<<<<

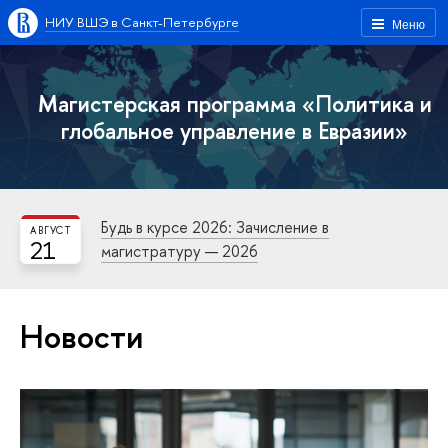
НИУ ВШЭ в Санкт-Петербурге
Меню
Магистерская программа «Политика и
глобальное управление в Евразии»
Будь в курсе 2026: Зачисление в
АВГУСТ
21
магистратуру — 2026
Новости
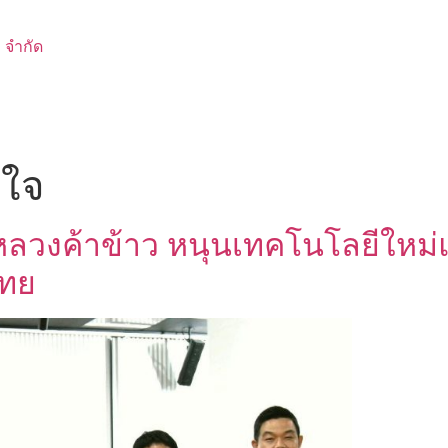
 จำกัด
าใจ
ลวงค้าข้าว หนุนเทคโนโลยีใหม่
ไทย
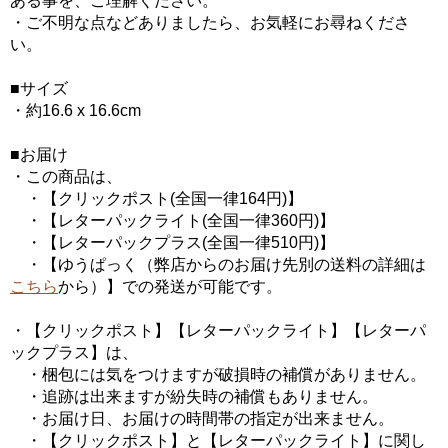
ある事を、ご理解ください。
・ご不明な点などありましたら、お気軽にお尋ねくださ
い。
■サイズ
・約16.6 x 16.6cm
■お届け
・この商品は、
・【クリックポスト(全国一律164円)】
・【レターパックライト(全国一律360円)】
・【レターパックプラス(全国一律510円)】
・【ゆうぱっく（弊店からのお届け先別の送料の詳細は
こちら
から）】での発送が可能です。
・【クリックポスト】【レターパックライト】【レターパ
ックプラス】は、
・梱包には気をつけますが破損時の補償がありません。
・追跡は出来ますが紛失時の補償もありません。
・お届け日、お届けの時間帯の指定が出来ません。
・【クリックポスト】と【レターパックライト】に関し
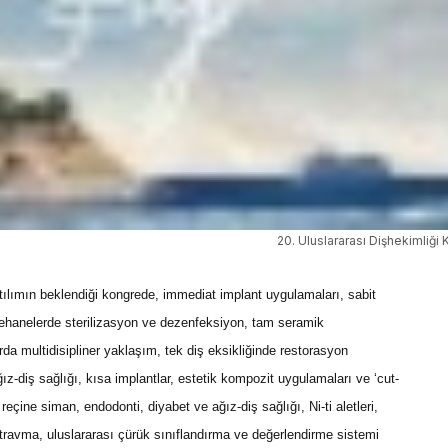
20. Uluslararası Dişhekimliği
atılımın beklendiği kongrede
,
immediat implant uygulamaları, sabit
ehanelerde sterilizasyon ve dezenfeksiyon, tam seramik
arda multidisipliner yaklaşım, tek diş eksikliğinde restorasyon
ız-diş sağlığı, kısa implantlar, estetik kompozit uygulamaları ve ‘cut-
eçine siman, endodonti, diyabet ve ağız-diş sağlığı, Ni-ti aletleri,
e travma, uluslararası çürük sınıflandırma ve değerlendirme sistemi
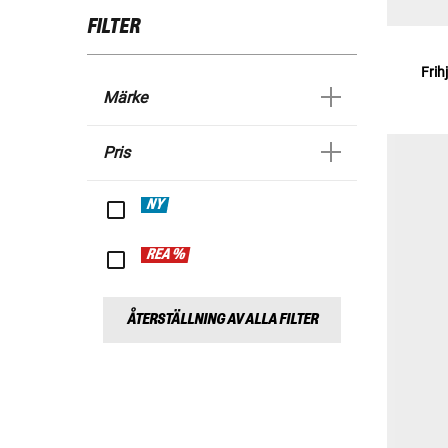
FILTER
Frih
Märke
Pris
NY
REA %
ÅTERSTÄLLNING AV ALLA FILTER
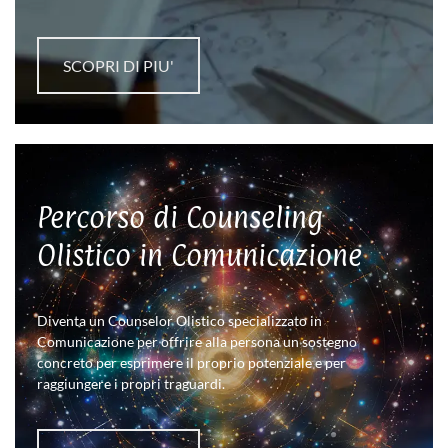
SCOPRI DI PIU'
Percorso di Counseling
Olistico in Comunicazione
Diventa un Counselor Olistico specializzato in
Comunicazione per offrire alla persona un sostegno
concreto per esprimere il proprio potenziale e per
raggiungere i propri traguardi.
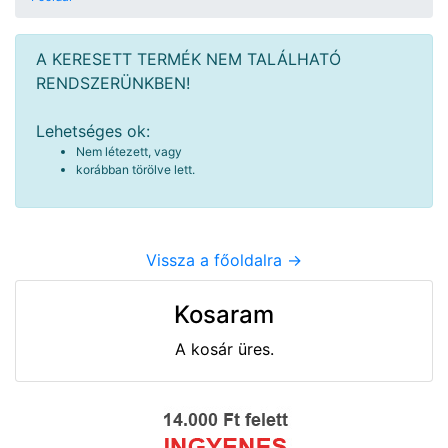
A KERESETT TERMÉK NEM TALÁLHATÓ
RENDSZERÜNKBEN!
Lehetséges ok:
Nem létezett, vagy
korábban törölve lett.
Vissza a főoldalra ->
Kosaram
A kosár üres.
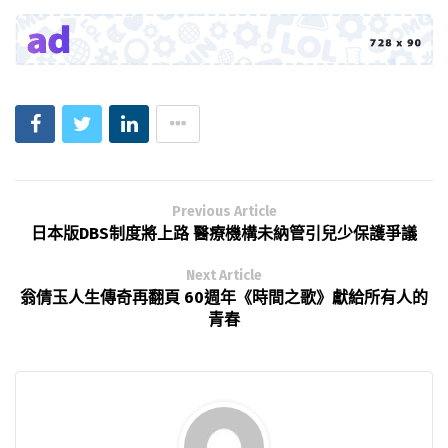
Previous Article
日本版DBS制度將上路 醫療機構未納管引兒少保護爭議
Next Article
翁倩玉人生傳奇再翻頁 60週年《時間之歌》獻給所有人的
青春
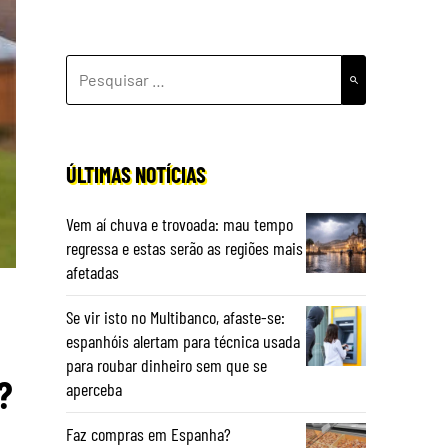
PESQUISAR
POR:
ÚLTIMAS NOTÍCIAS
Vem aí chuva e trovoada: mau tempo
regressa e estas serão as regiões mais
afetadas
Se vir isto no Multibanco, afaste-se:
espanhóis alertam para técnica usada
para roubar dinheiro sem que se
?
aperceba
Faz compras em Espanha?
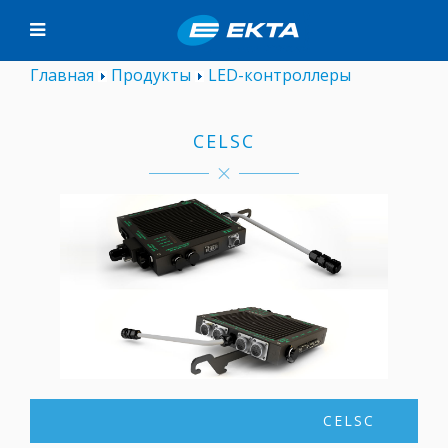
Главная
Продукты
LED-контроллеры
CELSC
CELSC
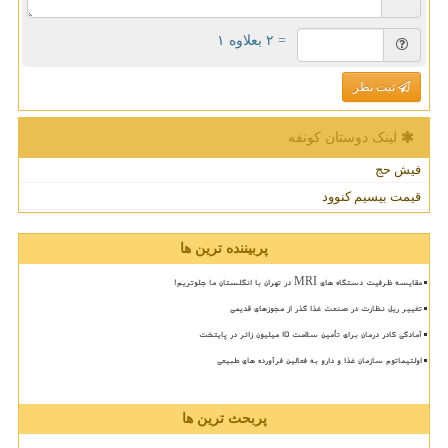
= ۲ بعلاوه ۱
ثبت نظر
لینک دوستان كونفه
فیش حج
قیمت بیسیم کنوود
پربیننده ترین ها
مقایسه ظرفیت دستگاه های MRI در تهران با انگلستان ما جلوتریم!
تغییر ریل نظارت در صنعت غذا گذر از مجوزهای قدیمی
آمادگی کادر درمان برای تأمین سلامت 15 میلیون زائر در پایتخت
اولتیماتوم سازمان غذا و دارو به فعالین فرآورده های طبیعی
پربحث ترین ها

>>>>

• _Problem_:
Search the entries for "FILTER" and copy out each line that has it.

• _Finished task_:
FILTER
ÅTERSTÄLLNING AV ALLA FILTER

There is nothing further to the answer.